[Opening SUPPLIED TEXT section]
46      Schedule 2 of the PDA Agreement under ‘Standards and Procedures’ provides, in brief, that Keen is to verify an applicant ‘has successfully completed the approved Unit of Competency Module relevant to the class of vehicle and retain the Statement of Attainment’.

47      Thereafter, Keen is to assess an applicant against the HC or MC competency standard, relevant to the vehicle type set out on the Department’s website to assess the ability of the applicant to demonstrate that they possess the ability to perform correct driving practices. The PDA Agreement provides the assessment criteria.

48      Upon completion of a PDA, Keen provides the applicant with a Certificate of Competency.

49      The service specifications in the PDA Agreement are prescriptive about how the PDA is to be conducted. Further, sch 3 to sch 5 set out the assessors’ requirements for HR, HC and MC driving licences and, in summary, the assessor is required to have three AQF units of competency, an unrestricted licence in the relevant class of licence, and be approved by the Department.

Mal Davey

50      Keen adduced evidence from Mr Mal Davey (Mr Davey), Director of Commercial Management, Driver and Vehicle Services for the Department. Mr Davey manages the commercial relationship between the Department and PDA contracts.

51      Mr Davey’s evidence is similar to Mr Keen in that he confirmed the Department requires:

(a)     PDA for an MC ‘licence to be conducted by one of its authorised providers’ (who is also a RTO);

(b)     PDA for HR and HC licences can ‘be conducted by one of its authorised providers’ or an assessor ‘employed by the Department’; and

(c)     PDA for MR and LR licences to be conducted ‘by a driving assessor employed by the Department’.[xxx]

52      Therefore, exclusivity of conducting PDA by an authorised provider is in relation to MC licences only. All other heavy truck licence PDA can be conducted by an authorised assessor or a driving assessor employed by the Department.

53      Mr Davey’s evidence is otherwise consistent with [39]  above.
[Closing SUPPLIED TEXT section]
[Opening DATA EXCERPTS section]
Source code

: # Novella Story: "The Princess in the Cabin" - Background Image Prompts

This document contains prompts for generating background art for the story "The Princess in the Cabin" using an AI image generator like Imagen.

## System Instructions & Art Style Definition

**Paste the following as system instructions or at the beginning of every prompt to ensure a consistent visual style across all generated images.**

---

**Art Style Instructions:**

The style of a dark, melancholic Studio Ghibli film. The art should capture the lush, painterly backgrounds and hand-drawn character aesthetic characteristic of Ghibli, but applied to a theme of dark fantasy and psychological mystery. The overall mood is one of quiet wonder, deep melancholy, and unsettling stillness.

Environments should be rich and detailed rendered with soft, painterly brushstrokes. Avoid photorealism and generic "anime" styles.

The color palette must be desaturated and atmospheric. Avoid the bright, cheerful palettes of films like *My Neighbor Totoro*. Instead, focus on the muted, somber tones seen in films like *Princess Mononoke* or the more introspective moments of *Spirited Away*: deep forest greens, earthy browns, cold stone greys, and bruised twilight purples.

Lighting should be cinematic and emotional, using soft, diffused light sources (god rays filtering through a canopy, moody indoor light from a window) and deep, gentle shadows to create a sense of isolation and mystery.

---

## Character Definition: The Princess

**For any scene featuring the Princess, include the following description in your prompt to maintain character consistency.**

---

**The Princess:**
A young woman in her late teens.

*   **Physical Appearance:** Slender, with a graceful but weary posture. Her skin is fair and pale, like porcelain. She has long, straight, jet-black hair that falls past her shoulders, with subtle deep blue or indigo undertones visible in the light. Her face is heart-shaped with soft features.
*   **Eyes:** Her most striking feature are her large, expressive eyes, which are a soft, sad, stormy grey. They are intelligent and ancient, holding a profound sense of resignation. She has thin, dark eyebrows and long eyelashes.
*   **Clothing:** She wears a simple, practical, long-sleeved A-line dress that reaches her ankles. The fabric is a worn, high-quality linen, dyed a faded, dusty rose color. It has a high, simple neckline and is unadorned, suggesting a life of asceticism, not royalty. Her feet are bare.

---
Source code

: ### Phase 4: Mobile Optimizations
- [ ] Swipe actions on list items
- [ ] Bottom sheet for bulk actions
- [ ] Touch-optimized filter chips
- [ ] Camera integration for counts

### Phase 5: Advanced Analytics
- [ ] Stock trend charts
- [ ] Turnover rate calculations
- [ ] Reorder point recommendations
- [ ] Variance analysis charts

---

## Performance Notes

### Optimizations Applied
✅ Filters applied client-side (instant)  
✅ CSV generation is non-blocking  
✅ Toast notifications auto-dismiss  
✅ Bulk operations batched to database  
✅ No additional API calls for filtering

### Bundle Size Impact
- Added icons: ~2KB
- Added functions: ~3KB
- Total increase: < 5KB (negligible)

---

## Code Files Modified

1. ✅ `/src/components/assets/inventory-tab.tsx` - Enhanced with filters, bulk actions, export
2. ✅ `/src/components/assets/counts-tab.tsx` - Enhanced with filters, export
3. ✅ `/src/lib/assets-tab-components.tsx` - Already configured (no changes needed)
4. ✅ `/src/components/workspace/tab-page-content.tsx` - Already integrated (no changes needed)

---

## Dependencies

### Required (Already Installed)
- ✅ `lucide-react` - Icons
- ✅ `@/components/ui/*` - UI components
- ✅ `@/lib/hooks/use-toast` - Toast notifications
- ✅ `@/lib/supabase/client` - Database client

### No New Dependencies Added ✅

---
[Closing DATA EXCERPTS section]
### STUDY QUESTIONS
1 – Answer these questions using the text on practical driving assessments, one line per answer marked (a), (b), (c):
(a) What does Keen give an applicant once a PDA is completed?
(b) What position does Mr Davey hold at the Department?
(c) Who conducts PDA for MR and LR licences?
2 – Go on with the text on practical driving assessments, starting after its final paragraph.

### ANSWERS BELOW
1 –
(a) A Certificate of Competency.
(b) Director of Commercial Management, Driver and Vehicle Services.
(c) A driving assessor employed by the Department.

2 –
54      Other than for an MC licence, at its most basic, for any other heavy vehicle driver’s licence a person can be supervised by a friend who holds the relevant licence for the requisite period of time and present for a PDA at the Department. If the person successfully completes the PDA, the Department will issue the relevant heavy vehicle driver’s licence.[xxxi]

Mr Clifford-Smith

55      Mr Clifford-Smith was employed by Keen from 24 July 2015 to 2 October 2019 as a full-time instructor and assessor working from Monday to Thursday and paid at the rate of $35 per hour.[xxxii]

56      Mr Clifford-Smith is an authorised assessor for the Department.[xxxiii]

57      According to Mr Keen, Mr Clifford-Smith was engaged predominantly to provide supervision to learner driver’s wanting to obtain a MR or LR driver’s licence. This involved a four hour engagement, of which three hours was supervised driving by Mr Clifford-Smith and a one hour PDA conducted by an assessor employed by the Department. Mr Clifford-Smith had no engagement with the learner driver during the PDA conducted by the Department.[xxxiv]

58      Mr Clifford-Smith also supervised HR driving sessions from time to time and undertook assessments of learner drivers who had been supervised by other driving instructors employed by Keen.[xxxv]

59      Save for noting the standard of performance of the learner driver during each session, Mr Clifford-Smith did not: [xxxvi]

  • undertake any classroom instruction;
  • present any course;
  • undertake any preparation prior to the driving sessions; and
  • have any ongoing liaison with any learner driver or carry out any administrative duties.

60      Mr Clifford-Smith says Keen offers nationally recognised vocational training courses in heavy vehicle operation as a RTO (under s 27(1) of the VET Act).

61      Mr Clifford-Smith says that he taught and assessed students enrolled in AQF recognised courses leading to LR, MR and HR licences.[xxxvii] Mr Clifford-Smith has a Certificate IV in Training and Assessment.[xxxviii]

62      Similar to the evidence given by Mr Keen, Mr Clifford-Smith says applicants received nationally recognised Statement of Attainment prior to ‘facilitated access to the appropriate vehicle licence’.[xxxix]

63      Mr Clifford-Smith described before and after work duties, which involved checking vehicles, returning keys to the office, looking at the appointments for the following day and some minor administrative duties. In terms of his substantive duties, Mr Clifford-Smith says that this involved ‘ascertaining candidates’ credentials and prior learning, performing demonstration exercises, designing, implementing and monitoring student skill development and programs, providing learning and feedback as to skill acquisition levels, and recording learning outcomes’.[xl]

64      Mr Clifford-Smith provided examples of his training record forms.[xli]

65      Mr Clifford-Smith says Keen employs ‘appropriately qualified staff’ within Federal and State frameworks as provided in its Policy and Procedure Manual.[xlii]

66      Mr Clifford-Smith gave an example of a typical session with a learner truck driver, which included introducing himself to the person, verifying their driving experience and evaluating their level of expertise. He would then take the person to a truck and describe the process and follow Keen’s procedures. The ultimate outcome was to ensure the person pass the PDA.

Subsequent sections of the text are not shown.